> **RECORDS SUPPLIED**
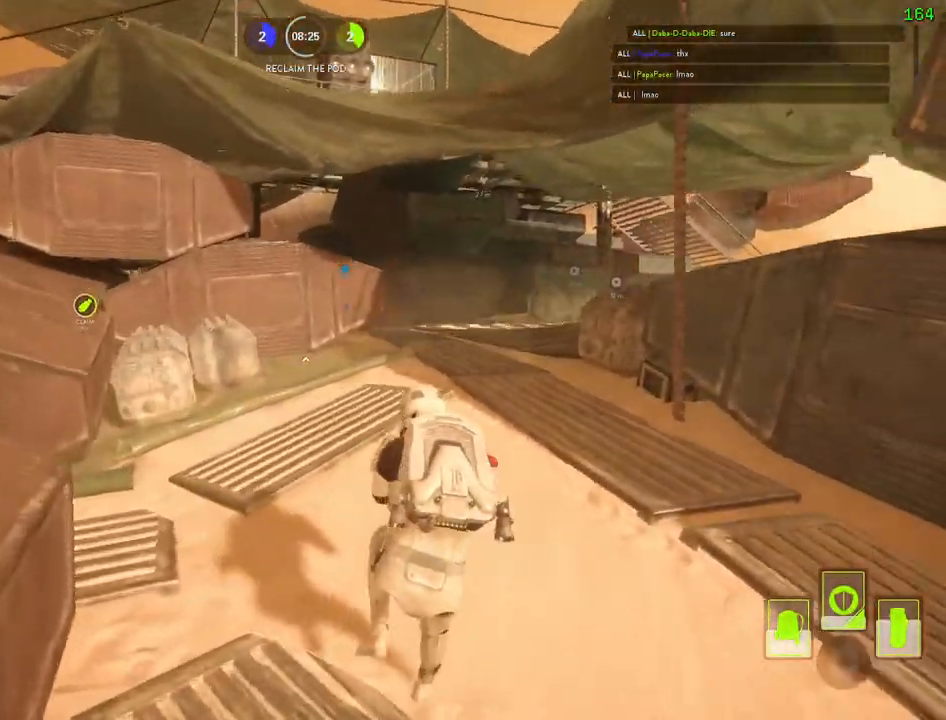
{"keys": ["d", "shift", "w"], "mouse": [], "events": [[183, "space", "down"], [400, "space", "up"]]}
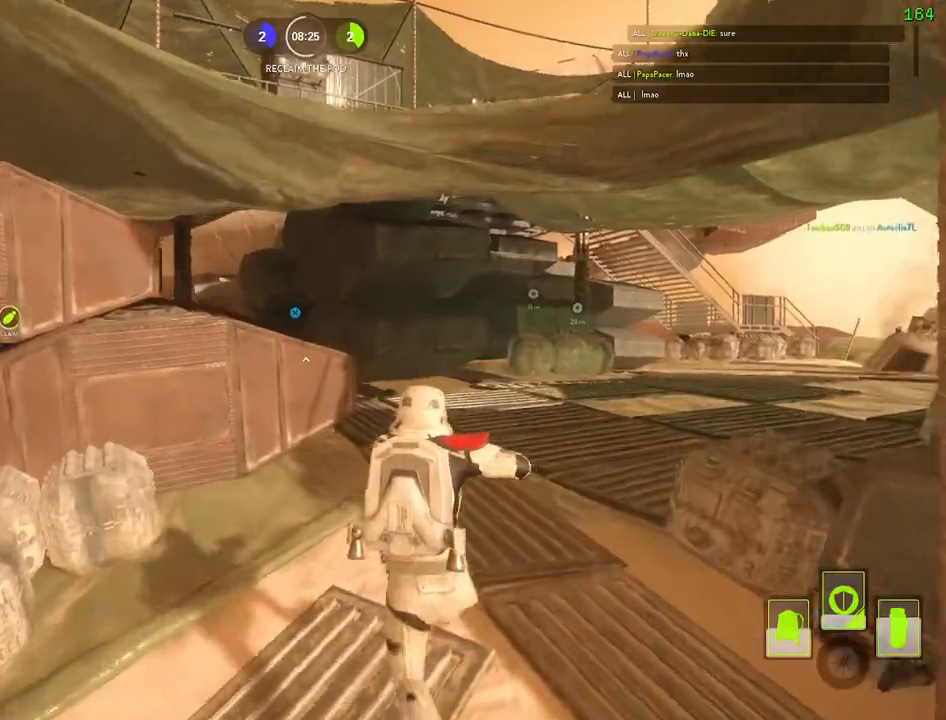
{"keys": ["shift", "w"], "mouse": [], "events": [[367, "d", "up"]]}
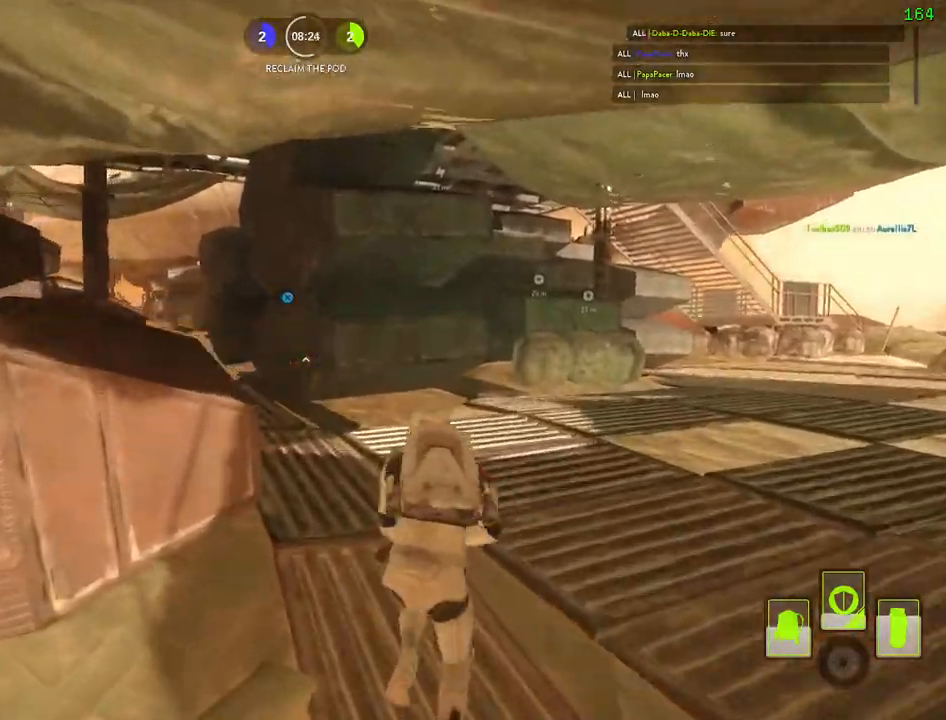
{"keys": [], "mouse": [], "events": [[167, "a", "down"], [200, "alt", "down"], [217, "w", "up"], [250, "shift", "up"], [383, "alt", "up"], [400, "a", "up"]]}
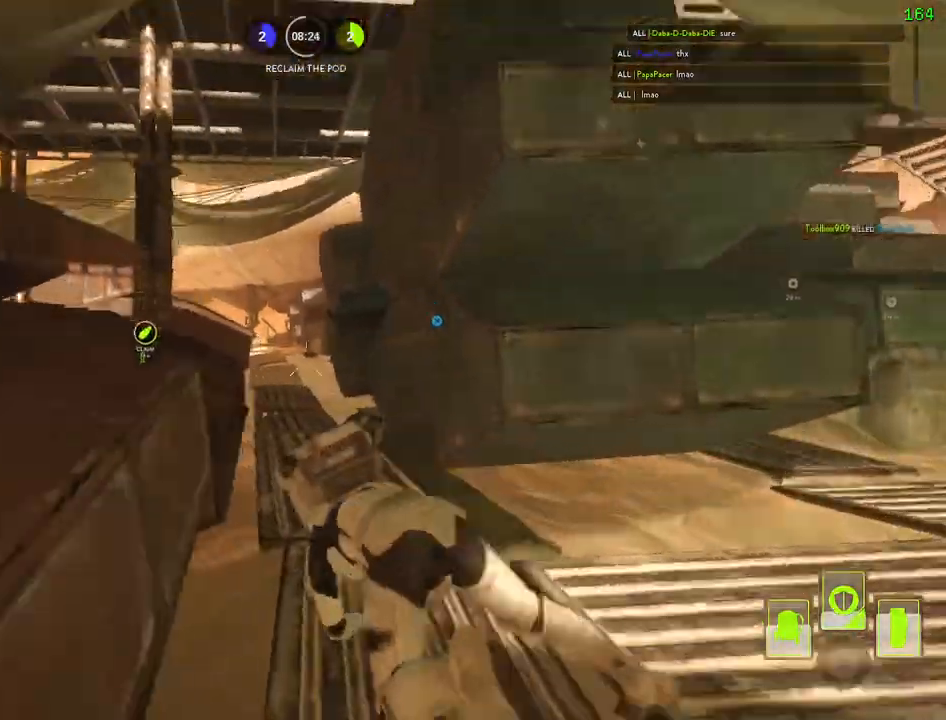
{"keys": ["space"], "mouse": [], "events": [[67, "space", "down"], [200, "space", "up"], [267, "space", "down"], [383, "space", "up"], [433, "space", "down"]]}
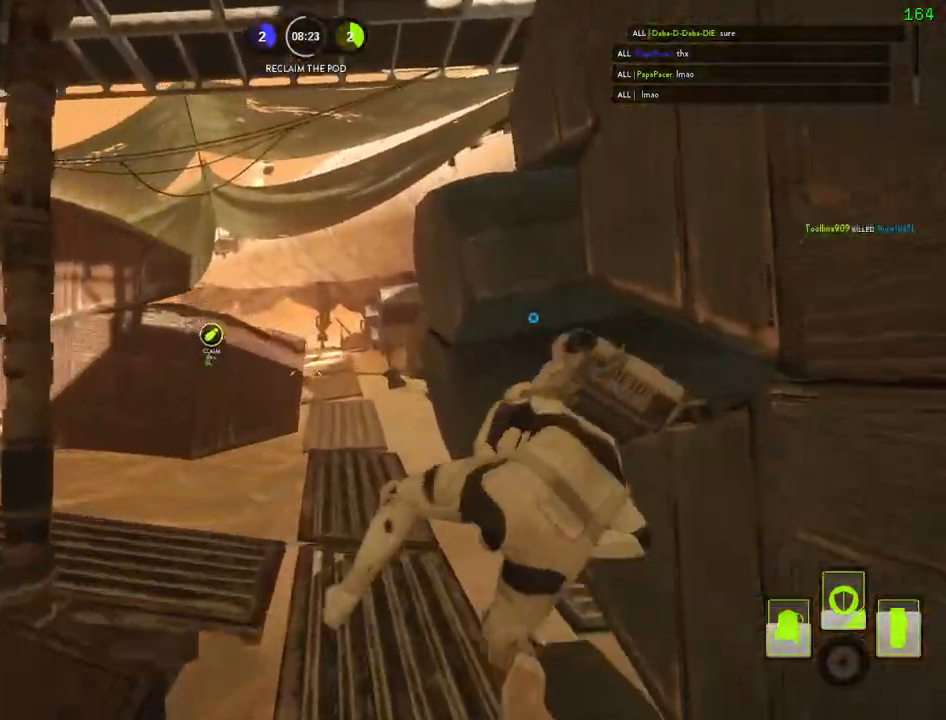
{"keys": [], "mouse": [], "events": [[67, "space", "up"]]}
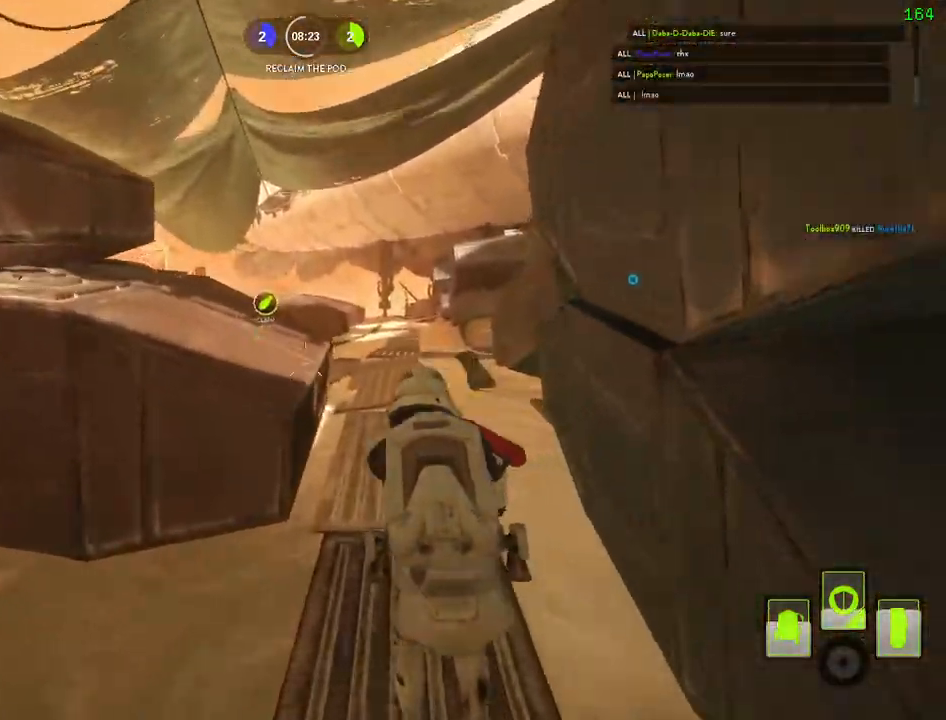
{"keys": ["shift", "w"], "mouse": [], "events": [[17, "shift", "down"], [17, "w", "down"]]}
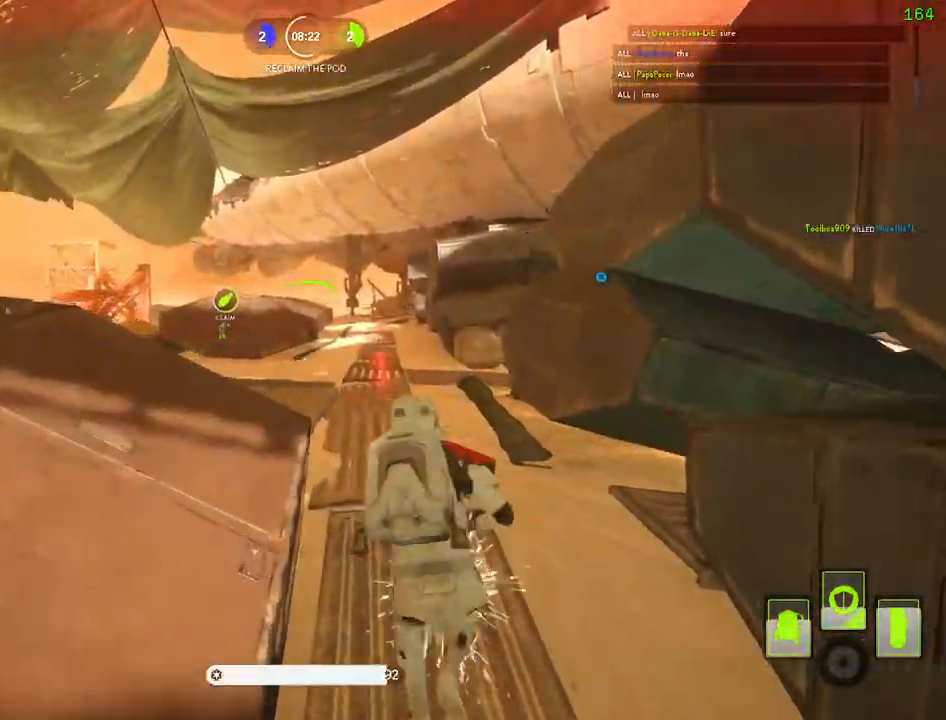
{"keys": [], "mouse": ["left"], "events": [[67, "a", "down"], [100, "alt", "down"], [150, "w", "up"], [183, "mouse_left", "down"], [183, "shift", "up"], [300, "alt", "up"], [300, "mouse_left", "up"], [333, "a", "up"], [333, "mouse_left", "down"], [433, "mouse_left", "up"], [467, "mouse_left", "down"]]}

> **WHAT YOU ARE ASKED TO DO**
The records above are to be repeated exactly, apart from their pictures.

> **EXPECTED OUTPUT**
{"keys": ["d", "shift", "w"], "mouse": [], "events": [[183, "space", "down"], [400, "space", "up"]]}
{"keys": ["shift", "w"], "mouse": [], "events": [[367, "d", "up"]]}
{"keys": [], "mouse": [], "events": [[167, "a", "down"], [200, "alt", "down"], [217, "w", "up"], [250, "shift", "up"], [383, "alt", "up"], [400, "a", "up"]]}
{"keys": ["space"], "mouse": [], "events": [[67, "space", "down"], [200, "space", "up"], [267, "space", "down"], [383, "space", "up"], [433, "space", "down"]]}
{"keys": [], "mouse": [], "events": [[67, "space", "up"]]}
{"keys": ["shift", "w"], "mouse": [], "events": [[17, "shift", "down"], [17, "w", "down"]]}
{"keys": [], "mouse": ["left"], "events": [[67, "a", "down"], [100, "alt", "down"], [150, "w", "up"], [183, "mouse_left", "down"], [183, "shift", "up"], [300, "alt", "up"], [300, "mouse_left", "up"], [333, "a", "up"], [333, "mouse_left", "down"], [433, "mouse_left", "up"], [467, "mouse_left", "down"]]}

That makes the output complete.